Culture

‘Falastin’: Equal Parts Cookbook and Conversation Starter

Why Sami Tamimi and Tara Wigley think everybody should cook more Palestinian food

JENNY ZARINS
Benjamin Kemper

By Benjamin Kemper


Published on November 16, 2020

My copy of Jerusalem, by Sami Tamimi and Yotam Ottolenghi, is a mess. Flip through it and you’ll find oil blotches, desiccated plant matter, and pages stuck together with pomegranate molasses and other miscellaneous schmutz. Like many cooks, I consistently reach for this bible of modern Israeli and Palestinian cuisine.

So when I heard that Palestinian-born Tamimi and British food writer Tara Wigley were teaming up on a Palestinian cookbook called Falastin (Ten Speed Press, June 2020), I saw my next victim, tahini stains be damned.

Falastin, the October-November pick for the SAVEUR Cookbook Club, brings together Palestinian recipes both traditional and novel, from the za’atar-topped jammy eggs of Tamimi’s youth to a blissfully unorthodox labneh cheesecake heady with cardamom and orange blossom water. Containing well over 100 recipes, the book is a workhorse, more at home on the kitchen shelf than on the coffee table. Most of the recipes come together in under an hour.

Yet as with any book from the Ottolenghi restaurant empire (Tamimi co-owns and is executive chef of six London establishments alongside Yotam Ottolenghi), Falastin is also a looker. The photography is vivid and evocative, whether you’re staring at plump, ultra-flaky sambousek (Arabic samosas) or a serene portrait of a woman Tamimi and Wigley met in the Aida refugee camp, Islam Abu Aouda, whose recipe for ravioli-like shush barak graces the meat chapter.

▸ Raw data

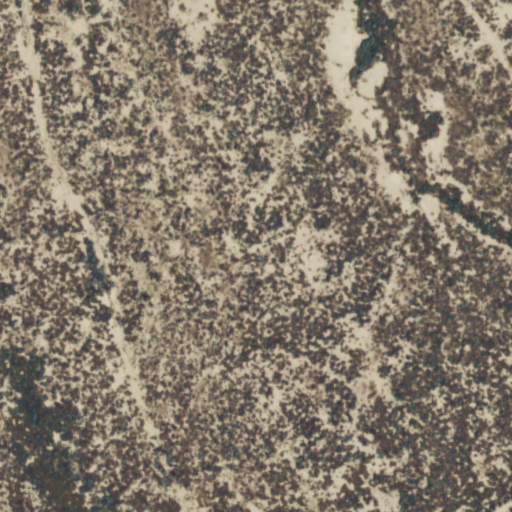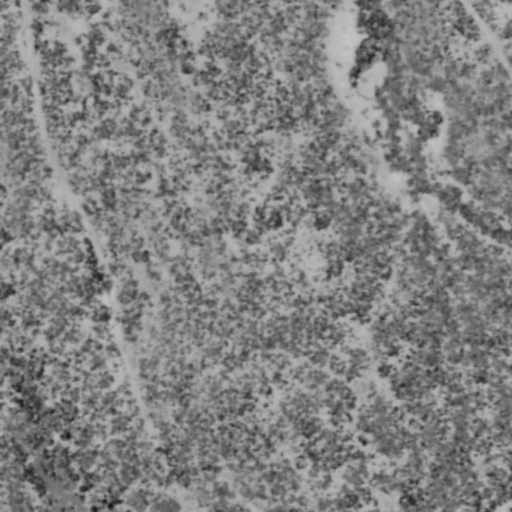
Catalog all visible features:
road: (113, 16)
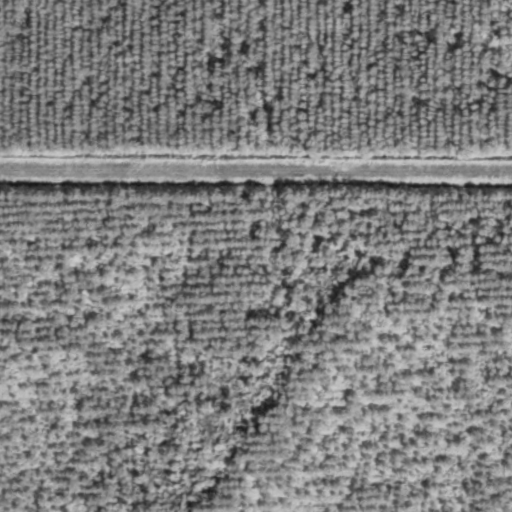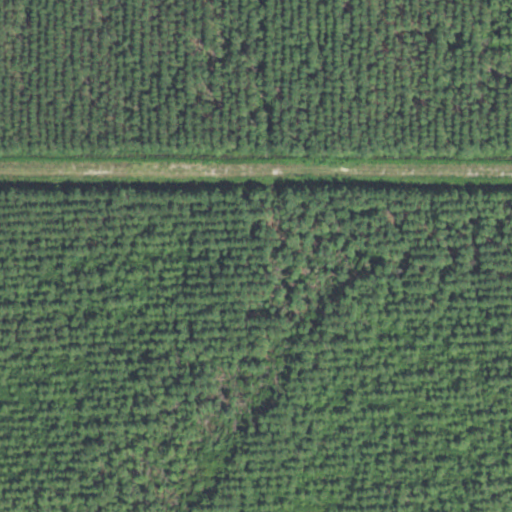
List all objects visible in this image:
road: (255, 168)
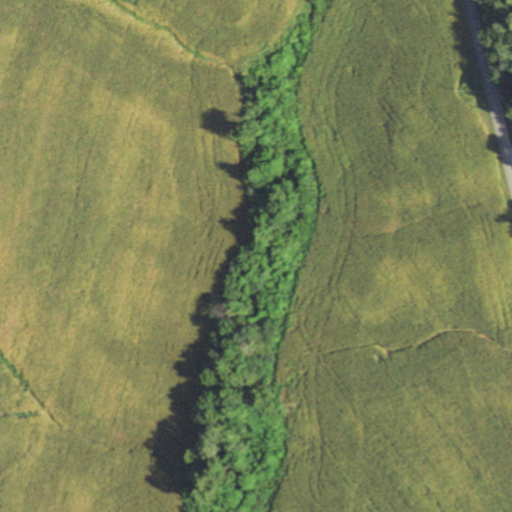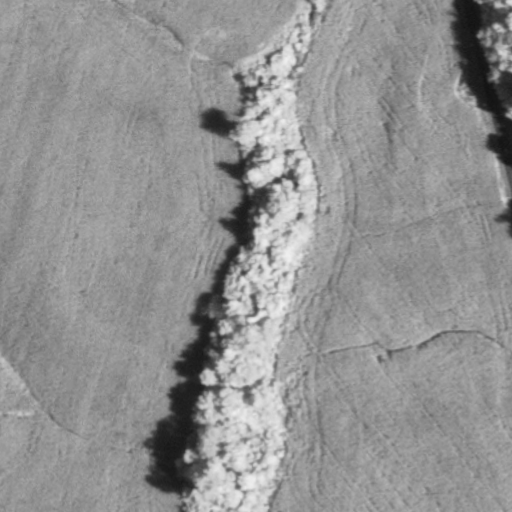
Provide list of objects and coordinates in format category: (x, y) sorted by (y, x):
road: (491, 83)
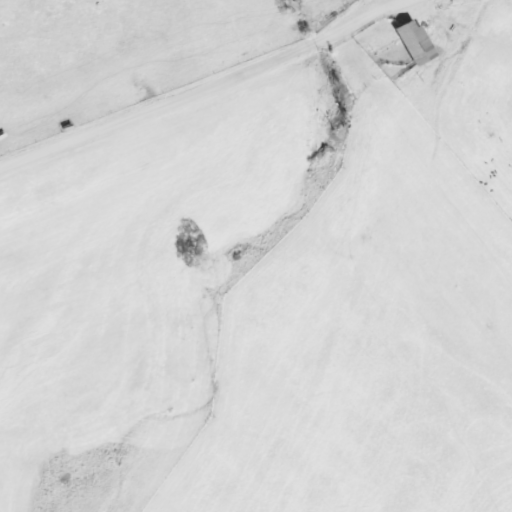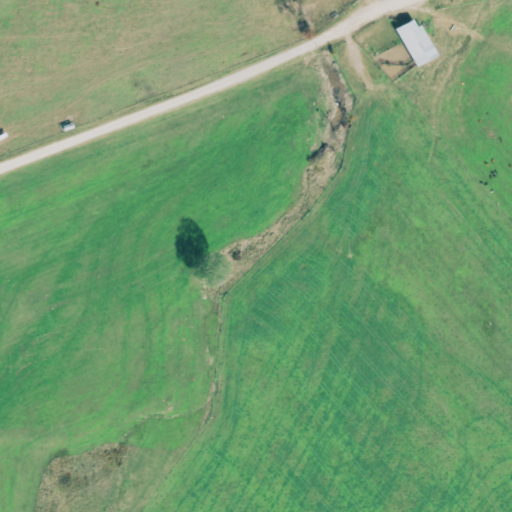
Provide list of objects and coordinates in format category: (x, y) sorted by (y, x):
road: (207, 85)
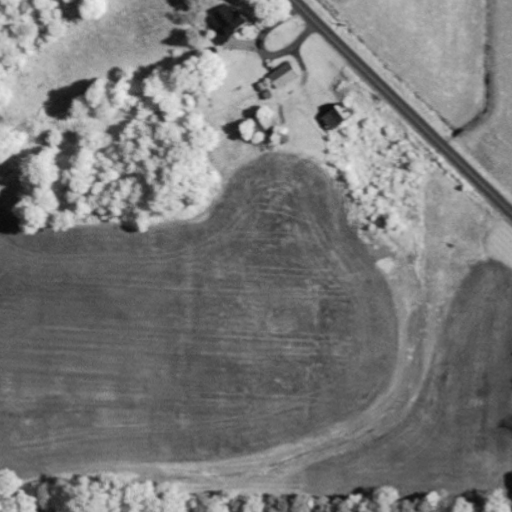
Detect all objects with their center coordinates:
building: (226, 23)
building: (284, 75)
road: (401, 107)
building: (337, 116)
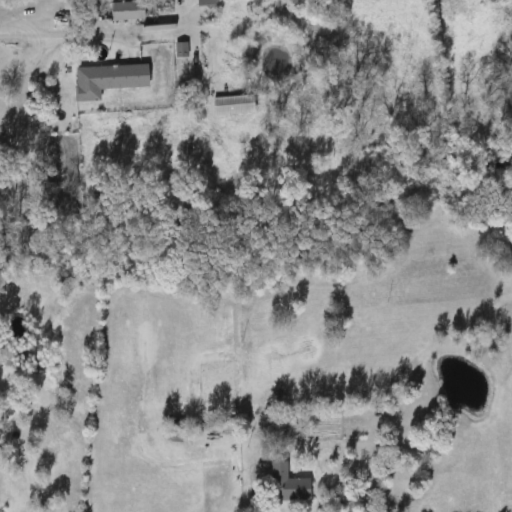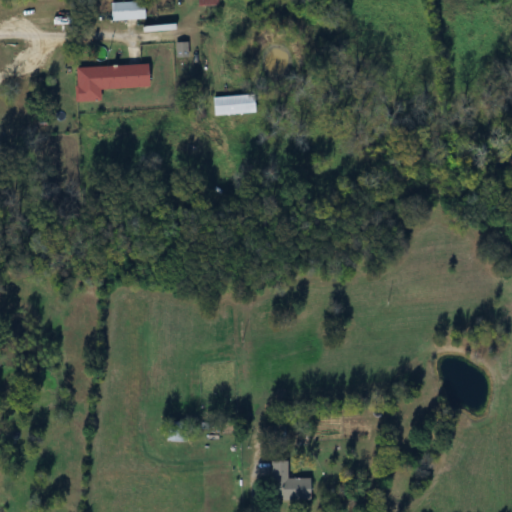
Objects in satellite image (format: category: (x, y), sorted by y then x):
building: (208, 2)
building: (130, 10)
road: (63, 35)
building: (112, 80)
building: (236, 105)
building: (284, 483)
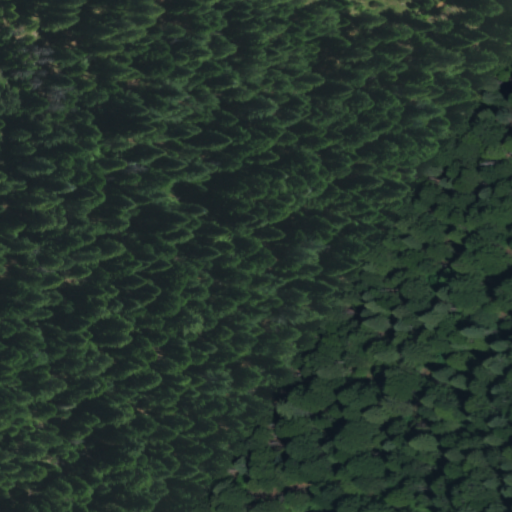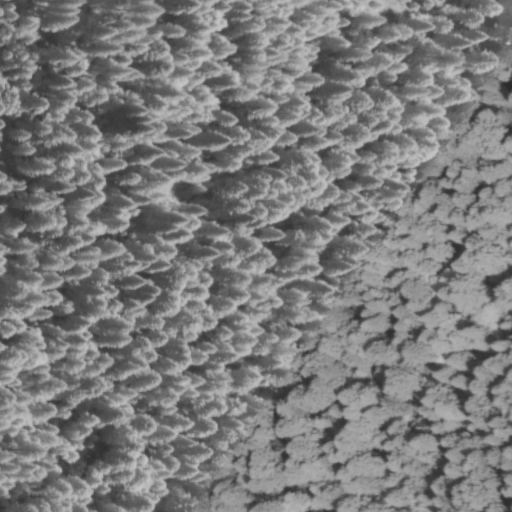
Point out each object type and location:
road: (185, 250)
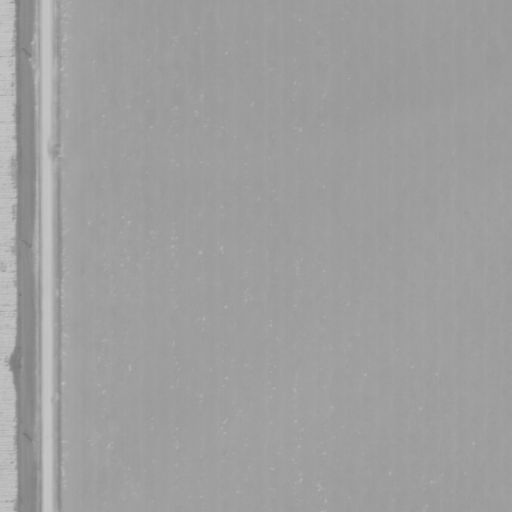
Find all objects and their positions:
road: (39, 256)
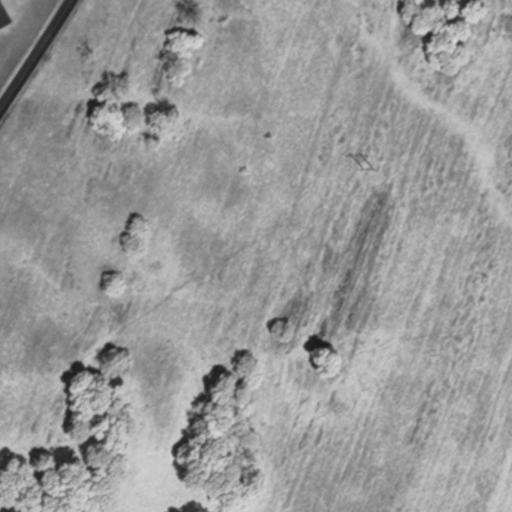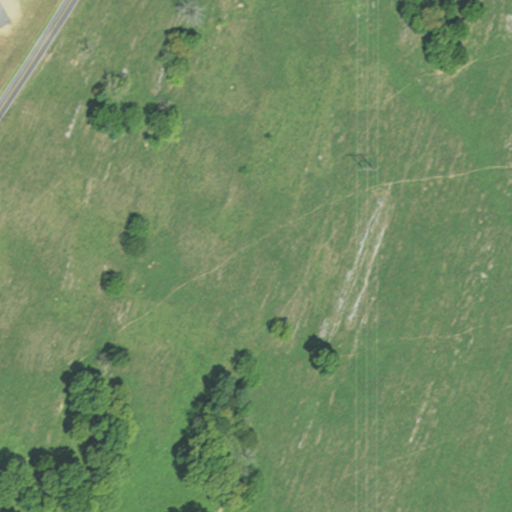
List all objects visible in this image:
road: (34, 52)
power tower: (366, 165)
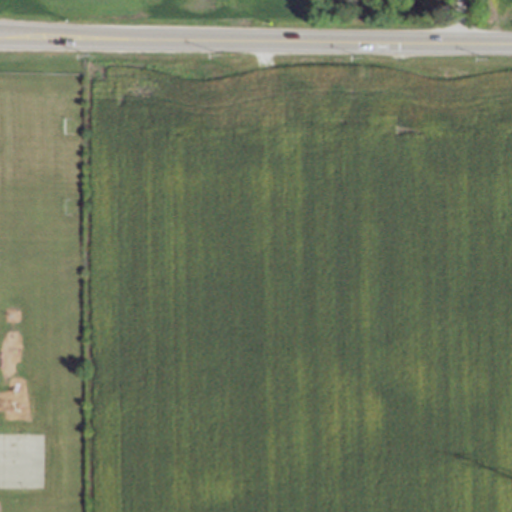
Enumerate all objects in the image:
road: (256, 40)
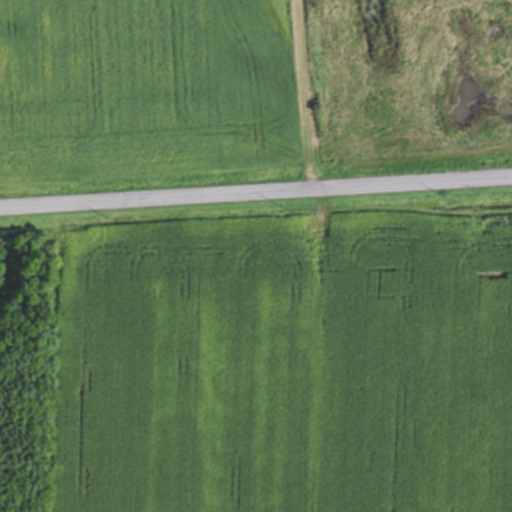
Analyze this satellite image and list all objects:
road: (255, 189)
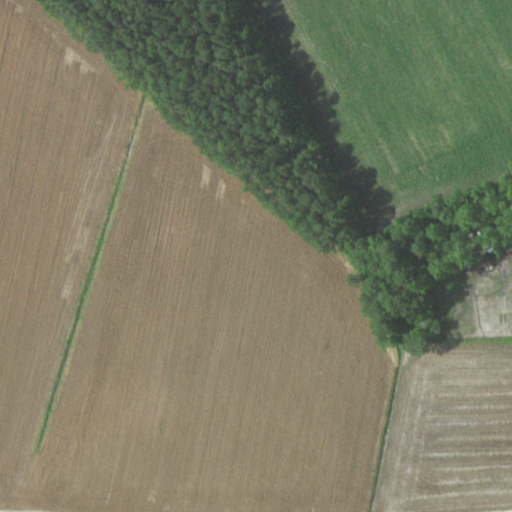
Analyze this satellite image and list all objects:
road: (255, 494)
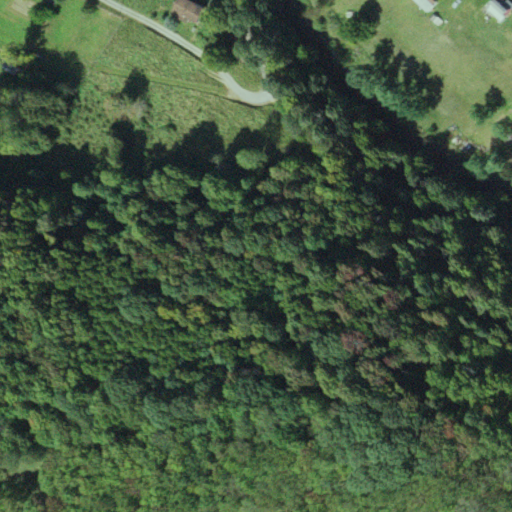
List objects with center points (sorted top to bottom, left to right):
building: (427, 4)
building: (499, 10)
building: (189, 11)
road: (228, 77)
river: (392, 106)
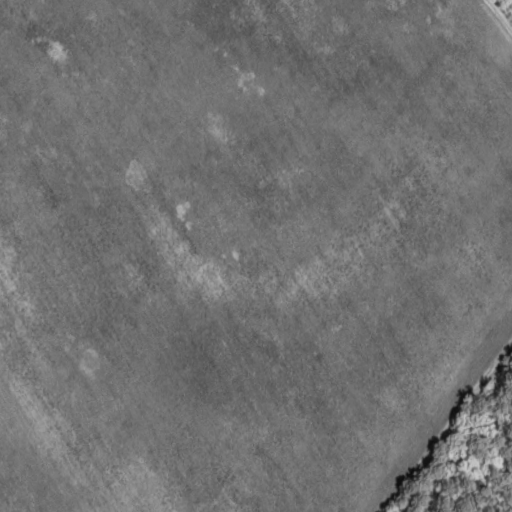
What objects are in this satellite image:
road: (475, 262)
park: (472, 418)
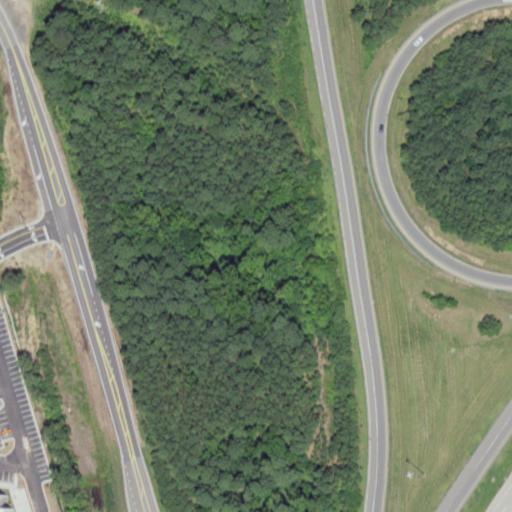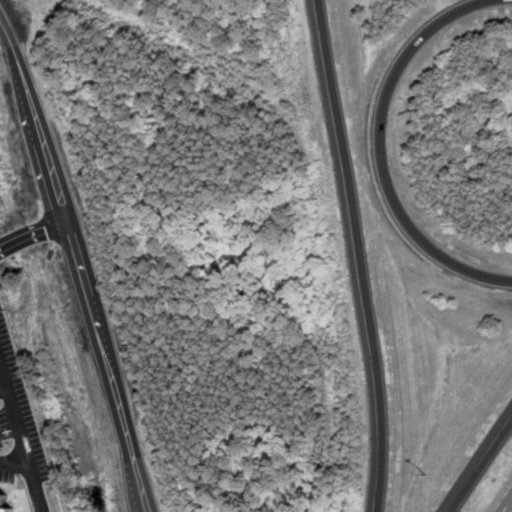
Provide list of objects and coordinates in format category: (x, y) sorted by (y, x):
road: (379, 150)
road: (33, 235)
road: (362, 254)
road: (79, 262)
road: (20, 440)
road: (14, 464)
road: (482, 469)
building: (4, 502)
building: (4, 505)
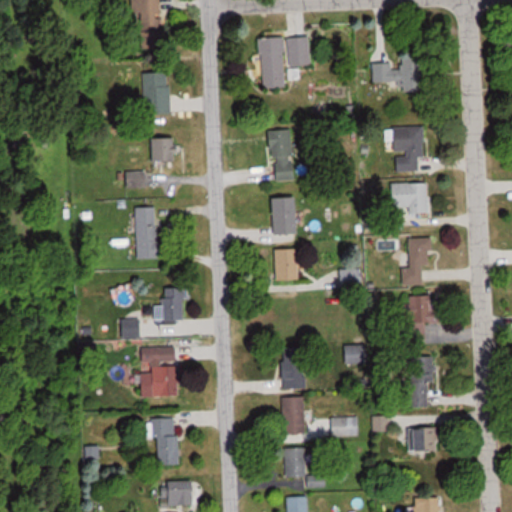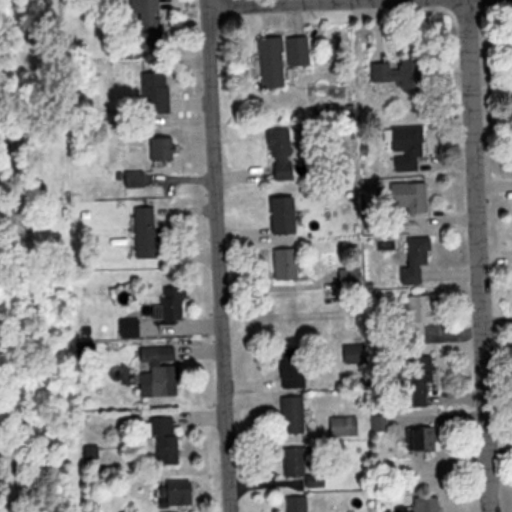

▸ Tasks to carry out
- 1) In the article on the Falastin cookbook, which publisher released the book?
- 2) Output the part of the article on the Falastin cookbook that opens with the words containing "By Benjamin Kemper" and closes with "stains be damned.".
- 3) Go on with the article on the Falastin cookbook, starting right after its final sentence.

▸ Task-by-task outputs
- 1) Ten Speed Press.

- 2)
By Benjamin Kemper


Published on November 16, 2020

My copy of Jerusalem, by Sami Tamimi and Yotam Ottolenghi, is a mess. Flip through it and you’ll find oil blotches, desiccated plant matter, and pages stuck together with pomegranate molasses and other miscellaneous schmutz. Like many cooks, I consistently reach for this bible of modern Israeli and Palestinian cuisine.

So when I heard that Palestinian-born Tamimi and British food writer Tara Wigley were teaming up on a Palestinian cookbook called Falastin (Ten Speed Press, June 2020), I saw my next victim, tahini stains be damned.

- 3)
Between whipping up recipes like squash-saffron soup or baked fish in tahini sauce, make time to ponder the essays interspersed throughout the book, which range in subject matter from Palestinian olive oil production to the fraught politics of the Gazan fishing industry. Combined with the recipes, they portray the Palestinian nation as relatable, human, and kind, a welcome departure from the gloom-and-doom narrative dominating the news cycle.

Last week, I caught up with Tamimi and Wigley on a video call to learn more about their new release.

BK: What are the defining flavors of Palestinian food, and how do they differ by region?

ST: Because Palestine is shrinking, everyone is cooking everyone else’s food, but there are still some regional differences. In Gaza, seafood and fish are everywhere. Bethlehem is known for its cheese and bread. Green chile, dill seeds, garlic, za’atar, sour pomegranate juice, burnt aubergine, cardamom, mint, lemon: These are the flavors I grew up with.

BK: What inspired you to write this book?

TW: Jerusalem was so well-received that it was time to zoom in on Palestine. A cookbook is such a good entry point into an area’s geography, history, and politics. We wanted to write recipes for cooks not living in Palestine, to make the cuisine more practical and approachable, and to bring people closer to Palestinian culture through its food.

ST: Falastin is a “thank you” to the country that I come from. I left Palestine 23 years ago, but it is the backbone of my cooking career. I wanted to share my heritage and its food and people with the world.

BK: What sets Falastin apart from other Palestinian cookbooks?

ST: Many Palestinian cookbooks focus on the same traditional dishes. We wanted to show modern Palestine without any nostalgia. People are living there, making incredible food right now, and it all ties back to their connection to the land.

TW: There’s also the fact that men don’t cook in Palestine, and this book was written by one!

BK: Tell me more about gender roles and cooking in Palestine.

ST: When I was little, I was always kicked out of the kitchen because I was told boys didn’t belong there. When I was 18 and decided to become a chef, my dad disapproved and said that it was a woman’s job. So to learn to cook Palestinian food, of course I have to rely on a lot of women. They are the keepers of the knowledge, passed down from mother to daughter.

BK: What surprised you most in researching this book?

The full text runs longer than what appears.